*Job*: Scan the entries below. List each line with "levels".

**** Supplied entries

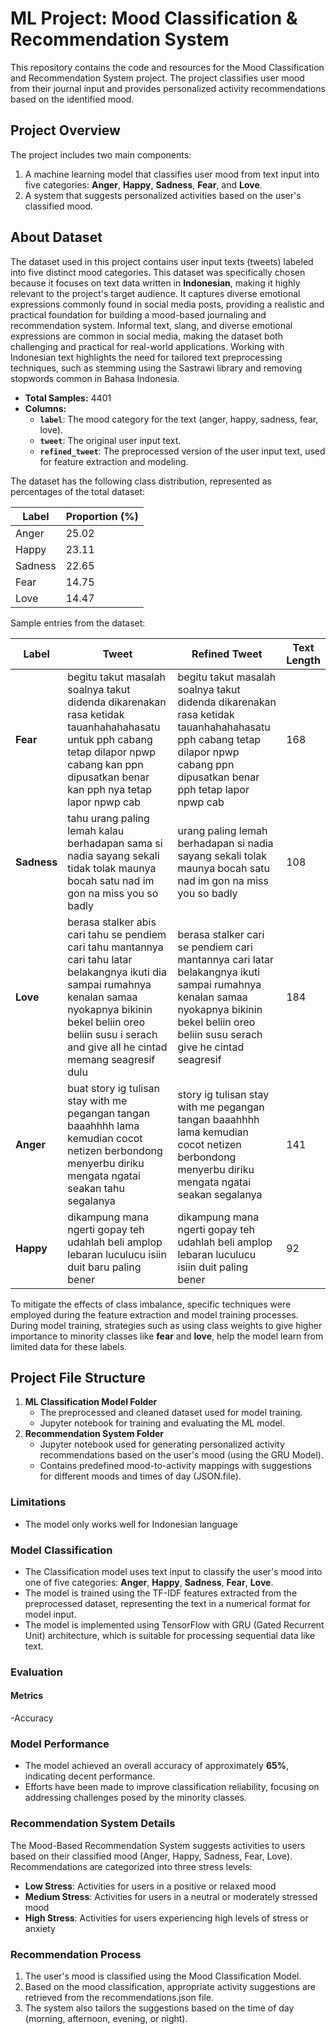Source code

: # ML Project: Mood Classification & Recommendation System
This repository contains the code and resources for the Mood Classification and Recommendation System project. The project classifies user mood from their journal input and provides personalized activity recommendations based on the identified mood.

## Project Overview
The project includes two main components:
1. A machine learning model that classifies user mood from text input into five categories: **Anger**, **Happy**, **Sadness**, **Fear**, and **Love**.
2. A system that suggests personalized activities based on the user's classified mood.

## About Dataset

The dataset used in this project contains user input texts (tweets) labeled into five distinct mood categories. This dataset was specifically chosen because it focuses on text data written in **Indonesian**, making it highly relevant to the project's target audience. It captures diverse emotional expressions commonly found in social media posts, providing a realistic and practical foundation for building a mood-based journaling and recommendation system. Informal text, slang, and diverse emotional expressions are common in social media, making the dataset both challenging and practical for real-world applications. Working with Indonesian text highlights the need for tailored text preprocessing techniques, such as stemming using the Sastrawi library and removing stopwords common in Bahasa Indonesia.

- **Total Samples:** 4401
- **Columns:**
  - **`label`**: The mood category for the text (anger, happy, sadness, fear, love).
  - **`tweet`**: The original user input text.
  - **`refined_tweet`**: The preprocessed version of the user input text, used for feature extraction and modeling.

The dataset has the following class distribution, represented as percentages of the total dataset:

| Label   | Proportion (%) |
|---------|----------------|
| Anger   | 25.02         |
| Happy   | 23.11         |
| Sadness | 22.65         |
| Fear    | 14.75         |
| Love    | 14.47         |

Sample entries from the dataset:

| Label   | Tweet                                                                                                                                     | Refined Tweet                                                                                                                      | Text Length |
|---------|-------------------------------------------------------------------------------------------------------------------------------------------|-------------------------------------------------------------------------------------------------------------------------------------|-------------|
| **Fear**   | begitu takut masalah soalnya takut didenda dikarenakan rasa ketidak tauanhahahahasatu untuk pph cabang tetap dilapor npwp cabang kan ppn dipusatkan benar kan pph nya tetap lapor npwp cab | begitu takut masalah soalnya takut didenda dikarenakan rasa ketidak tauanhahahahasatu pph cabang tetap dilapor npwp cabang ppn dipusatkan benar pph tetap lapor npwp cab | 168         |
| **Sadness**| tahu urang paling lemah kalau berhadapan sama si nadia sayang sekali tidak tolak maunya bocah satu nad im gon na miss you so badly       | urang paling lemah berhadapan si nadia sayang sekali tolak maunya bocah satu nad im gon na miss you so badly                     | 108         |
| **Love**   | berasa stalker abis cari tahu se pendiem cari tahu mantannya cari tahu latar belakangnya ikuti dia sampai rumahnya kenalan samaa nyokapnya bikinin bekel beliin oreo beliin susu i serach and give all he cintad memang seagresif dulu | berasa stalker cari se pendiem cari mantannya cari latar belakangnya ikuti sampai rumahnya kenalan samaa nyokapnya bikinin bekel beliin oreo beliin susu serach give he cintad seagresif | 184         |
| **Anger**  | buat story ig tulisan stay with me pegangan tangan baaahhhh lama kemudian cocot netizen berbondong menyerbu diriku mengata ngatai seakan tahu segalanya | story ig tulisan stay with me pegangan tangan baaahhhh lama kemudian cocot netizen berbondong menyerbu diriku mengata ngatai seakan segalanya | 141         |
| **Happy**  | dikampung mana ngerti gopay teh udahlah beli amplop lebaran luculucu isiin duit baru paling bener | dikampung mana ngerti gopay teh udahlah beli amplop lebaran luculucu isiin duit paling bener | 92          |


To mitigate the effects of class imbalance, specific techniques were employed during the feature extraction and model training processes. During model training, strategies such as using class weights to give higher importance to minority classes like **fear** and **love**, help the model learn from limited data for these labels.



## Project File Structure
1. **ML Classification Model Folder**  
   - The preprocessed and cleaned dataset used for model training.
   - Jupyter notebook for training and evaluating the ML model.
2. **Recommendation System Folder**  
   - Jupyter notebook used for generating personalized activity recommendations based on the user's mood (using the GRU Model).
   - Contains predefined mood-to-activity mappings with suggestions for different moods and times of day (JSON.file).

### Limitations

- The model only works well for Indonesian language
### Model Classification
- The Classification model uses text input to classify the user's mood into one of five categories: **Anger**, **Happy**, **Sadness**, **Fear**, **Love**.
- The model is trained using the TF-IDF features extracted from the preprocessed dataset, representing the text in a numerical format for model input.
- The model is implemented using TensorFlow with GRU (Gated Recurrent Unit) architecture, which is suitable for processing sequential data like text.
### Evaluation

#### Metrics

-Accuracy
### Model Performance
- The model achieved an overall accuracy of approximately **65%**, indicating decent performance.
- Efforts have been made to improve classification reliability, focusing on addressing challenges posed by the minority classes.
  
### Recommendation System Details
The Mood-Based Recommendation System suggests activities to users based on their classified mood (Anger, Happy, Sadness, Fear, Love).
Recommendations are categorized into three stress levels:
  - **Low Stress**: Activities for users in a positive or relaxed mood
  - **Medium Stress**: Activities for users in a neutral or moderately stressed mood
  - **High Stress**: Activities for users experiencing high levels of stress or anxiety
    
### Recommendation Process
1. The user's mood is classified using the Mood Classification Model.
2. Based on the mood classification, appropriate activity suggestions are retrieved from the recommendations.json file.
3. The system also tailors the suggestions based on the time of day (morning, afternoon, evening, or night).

********
**** Supplied entries

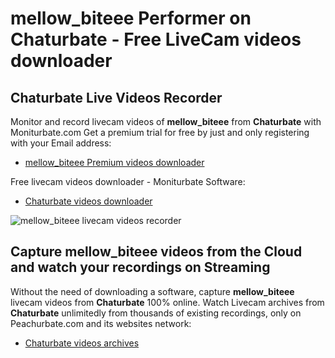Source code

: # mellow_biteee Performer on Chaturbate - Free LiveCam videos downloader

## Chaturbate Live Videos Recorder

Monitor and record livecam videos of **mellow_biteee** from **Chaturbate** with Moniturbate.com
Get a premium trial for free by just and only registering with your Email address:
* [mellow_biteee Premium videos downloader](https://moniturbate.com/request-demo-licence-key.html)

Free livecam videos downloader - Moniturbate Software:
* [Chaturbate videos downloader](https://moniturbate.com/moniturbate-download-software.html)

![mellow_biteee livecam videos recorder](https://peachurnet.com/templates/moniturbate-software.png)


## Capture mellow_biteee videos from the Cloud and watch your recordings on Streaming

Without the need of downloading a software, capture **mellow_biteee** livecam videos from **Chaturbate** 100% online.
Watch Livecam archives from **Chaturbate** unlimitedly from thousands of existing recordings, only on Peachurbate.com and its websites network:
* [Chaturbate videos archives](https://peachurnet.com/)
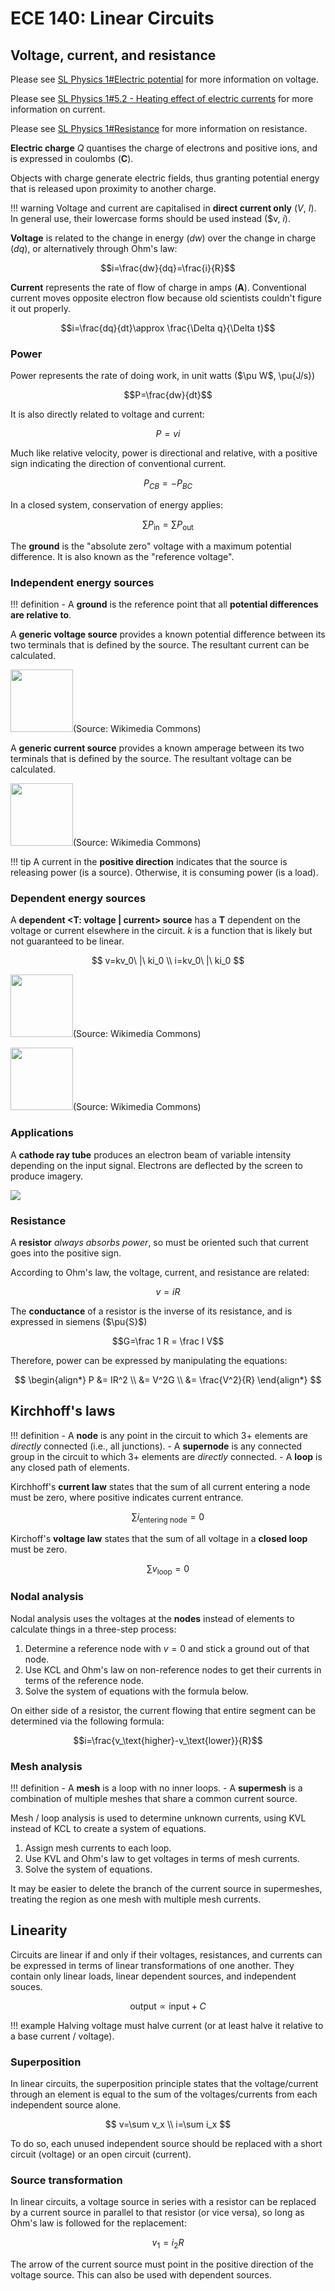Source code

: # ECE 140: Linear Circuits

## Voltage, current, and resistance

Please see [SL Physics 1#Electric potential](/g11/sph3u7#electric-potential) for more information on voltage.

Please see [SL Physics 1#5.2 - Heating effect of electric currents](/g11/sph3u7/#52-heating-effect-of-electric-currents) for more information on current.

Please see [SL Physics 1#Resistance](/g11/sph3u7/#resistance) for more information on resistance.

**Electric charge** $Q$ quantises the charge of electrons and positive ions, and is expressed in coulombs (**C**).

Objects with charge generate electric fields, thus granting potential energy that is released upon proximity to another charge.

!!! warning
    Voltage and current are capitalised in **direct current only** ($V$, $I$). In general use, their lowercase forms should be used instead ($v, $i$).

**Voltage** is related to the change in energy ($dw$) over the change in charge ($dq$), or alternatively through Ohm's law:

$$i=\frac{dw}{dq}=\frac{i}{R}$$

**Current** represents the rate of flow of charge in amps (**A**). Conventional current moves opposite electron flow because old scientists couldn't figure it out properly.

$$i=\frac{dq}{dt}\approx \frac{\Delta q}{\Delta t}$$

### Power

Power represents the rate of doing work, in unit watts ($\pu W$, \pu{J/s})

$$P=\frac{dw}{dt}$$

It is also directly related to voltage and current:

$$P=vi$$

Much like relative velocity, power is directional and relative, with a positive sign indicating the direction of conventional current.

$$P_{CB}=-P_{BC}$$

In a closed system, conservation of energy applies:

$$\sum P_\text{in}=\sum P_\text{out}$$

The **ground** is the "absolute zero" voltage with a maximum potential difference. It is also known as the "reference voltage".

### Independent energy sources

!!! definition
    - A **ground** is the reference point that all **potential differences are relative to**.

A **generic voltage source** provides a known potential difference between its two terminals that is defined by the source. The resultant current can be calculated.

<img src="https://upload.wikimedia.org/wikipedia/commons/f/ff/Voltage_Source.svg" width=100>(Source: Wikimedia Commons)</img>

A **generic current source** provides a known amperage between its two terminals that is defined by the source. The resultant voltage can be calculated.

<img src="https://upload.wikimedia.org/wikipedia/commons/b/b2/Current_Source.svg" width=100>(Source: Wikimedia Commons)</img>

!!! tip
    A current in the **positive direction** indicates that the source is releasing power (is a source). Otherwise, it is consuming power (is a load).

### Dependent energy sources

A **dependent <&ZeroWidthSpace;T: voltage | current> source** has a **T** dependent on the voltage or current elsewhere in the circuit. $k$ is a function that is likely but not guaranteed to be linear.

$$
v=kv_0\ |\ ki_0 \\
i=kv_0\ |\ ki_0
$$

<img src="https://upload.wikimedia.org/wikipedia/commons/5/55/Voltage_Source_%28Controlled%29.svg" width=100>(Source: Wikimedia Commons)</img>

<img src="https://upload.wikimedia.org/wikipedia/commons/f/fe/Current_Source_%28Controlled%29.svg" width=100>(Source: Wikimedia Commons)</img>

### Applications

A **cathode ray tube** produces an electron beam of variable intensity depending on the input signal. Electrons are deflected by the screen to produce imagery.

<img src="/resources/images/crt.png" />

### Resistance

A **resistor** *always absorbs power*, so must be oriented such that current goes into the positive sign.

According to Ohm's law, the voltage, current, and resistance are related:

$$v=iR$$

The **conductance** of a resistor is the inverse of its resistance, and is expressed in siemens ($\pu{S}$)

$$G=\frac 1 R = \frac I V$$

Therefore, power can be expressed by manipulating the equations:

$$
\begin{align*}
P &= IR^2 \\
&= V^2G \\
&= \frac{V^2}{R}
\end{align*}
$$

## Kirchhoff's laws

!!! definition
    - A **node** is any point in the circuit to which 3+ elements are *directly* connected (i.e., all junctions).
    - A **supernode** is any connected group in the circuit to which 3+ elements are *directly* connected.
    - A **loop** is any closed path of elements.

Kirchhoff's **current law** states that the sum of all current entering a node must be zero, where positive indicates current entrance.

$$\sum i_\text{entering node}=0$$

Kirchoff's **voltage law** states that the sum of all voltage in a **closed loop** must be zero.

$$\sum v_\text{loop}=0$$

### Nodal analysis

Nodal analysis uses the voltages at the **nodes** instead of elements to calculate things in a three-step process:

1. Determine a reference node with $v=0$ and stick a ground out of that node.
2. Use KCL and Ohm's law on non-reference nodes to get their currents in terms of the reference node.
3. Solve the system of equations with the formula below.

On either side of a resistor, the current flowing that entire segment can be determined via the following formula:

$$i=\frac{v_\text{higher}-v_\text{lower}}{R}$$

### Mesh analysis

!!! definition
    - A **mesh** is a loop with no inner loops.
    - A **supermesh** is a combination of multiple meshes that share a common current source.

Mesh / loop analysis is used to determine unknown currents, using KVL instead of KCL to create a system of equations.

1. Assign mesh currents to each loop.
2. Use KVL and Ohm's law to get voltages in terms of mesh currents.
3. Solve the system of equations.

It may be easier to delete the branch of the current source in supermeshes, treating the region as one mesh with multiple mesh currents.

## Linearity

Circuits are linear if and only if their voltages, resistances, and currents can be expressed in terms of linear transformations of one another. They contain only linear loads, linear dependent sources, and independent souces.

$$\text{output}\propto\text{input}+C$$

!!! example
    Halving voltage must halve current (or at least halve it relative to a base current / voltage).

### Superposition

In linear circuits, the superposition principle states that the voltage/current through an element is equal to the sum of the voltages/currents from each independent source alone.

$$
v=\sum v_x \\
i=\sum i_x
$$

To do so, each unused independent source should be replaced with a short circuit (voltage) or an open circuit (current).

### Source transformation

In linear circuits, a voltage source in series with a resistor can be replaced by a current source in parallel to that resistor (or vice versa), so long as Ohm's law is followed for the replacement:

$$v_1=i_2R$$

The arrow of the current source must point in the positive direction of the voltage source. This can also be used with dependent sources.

********
**** Supplied entries

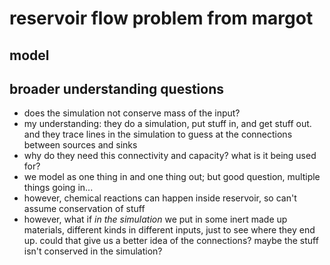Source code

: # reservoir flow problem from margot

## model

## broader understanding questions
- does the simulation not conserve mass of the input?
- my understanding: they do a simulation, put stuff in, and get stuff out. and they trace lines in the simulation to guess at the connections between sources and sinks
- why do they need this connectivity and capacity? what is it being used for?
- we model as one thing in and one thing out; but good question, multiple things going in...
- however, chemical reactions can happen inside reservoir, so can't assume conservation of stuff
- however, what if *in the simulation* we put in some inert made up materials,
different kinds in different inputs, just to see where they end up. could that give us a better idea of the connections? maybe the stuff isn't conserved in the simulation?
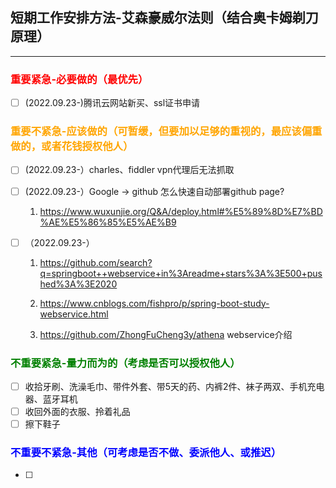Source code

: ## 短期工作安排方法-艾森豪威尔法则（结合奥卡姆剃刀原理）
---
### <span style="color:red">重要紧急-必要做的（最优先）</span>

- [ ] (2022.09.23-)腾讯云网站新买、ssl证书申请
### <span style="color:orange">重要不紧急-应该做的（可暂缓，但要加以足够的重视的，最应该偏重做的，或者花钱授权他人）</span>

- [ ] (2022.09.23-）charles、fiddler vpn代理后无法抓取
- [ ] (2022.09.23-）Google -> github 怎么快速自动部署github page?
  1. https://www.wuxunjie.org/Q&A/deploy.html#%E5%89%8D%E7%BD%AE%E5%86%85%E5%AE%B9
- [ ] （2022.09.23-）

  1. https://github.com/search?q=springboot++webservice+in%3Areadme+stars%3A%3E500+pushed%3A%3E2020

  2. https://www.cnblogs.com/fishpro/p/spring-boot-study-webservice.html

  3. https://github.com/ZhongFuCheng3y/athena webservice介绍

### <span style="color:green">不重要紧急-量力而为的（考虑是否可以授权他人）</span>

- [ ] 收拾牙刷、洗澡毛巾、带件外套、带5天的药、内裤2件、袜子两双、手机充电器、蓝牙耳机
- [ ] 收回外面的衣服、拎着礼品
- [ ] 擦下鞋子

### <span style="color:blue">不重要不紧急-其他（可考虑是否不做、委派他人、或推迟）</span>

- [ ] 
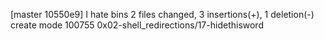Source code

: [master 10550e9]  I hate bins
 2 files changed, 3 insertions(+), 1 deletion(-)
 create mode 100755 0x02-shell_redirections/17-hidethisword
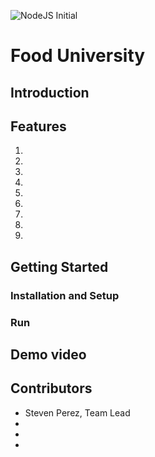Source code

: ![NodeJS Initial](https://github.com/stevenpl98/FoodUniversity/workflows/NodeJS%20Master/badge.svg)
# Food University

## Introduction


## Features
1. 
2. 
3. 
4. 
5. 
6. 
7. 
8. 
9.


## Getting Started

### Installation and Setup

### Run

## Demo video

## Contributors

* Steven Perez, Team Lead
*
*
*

********

*Your response*:
Recommendations are categorized into three stress levels:
  - **High Stress**: Activities for users experiencing high levels of stress or anxiety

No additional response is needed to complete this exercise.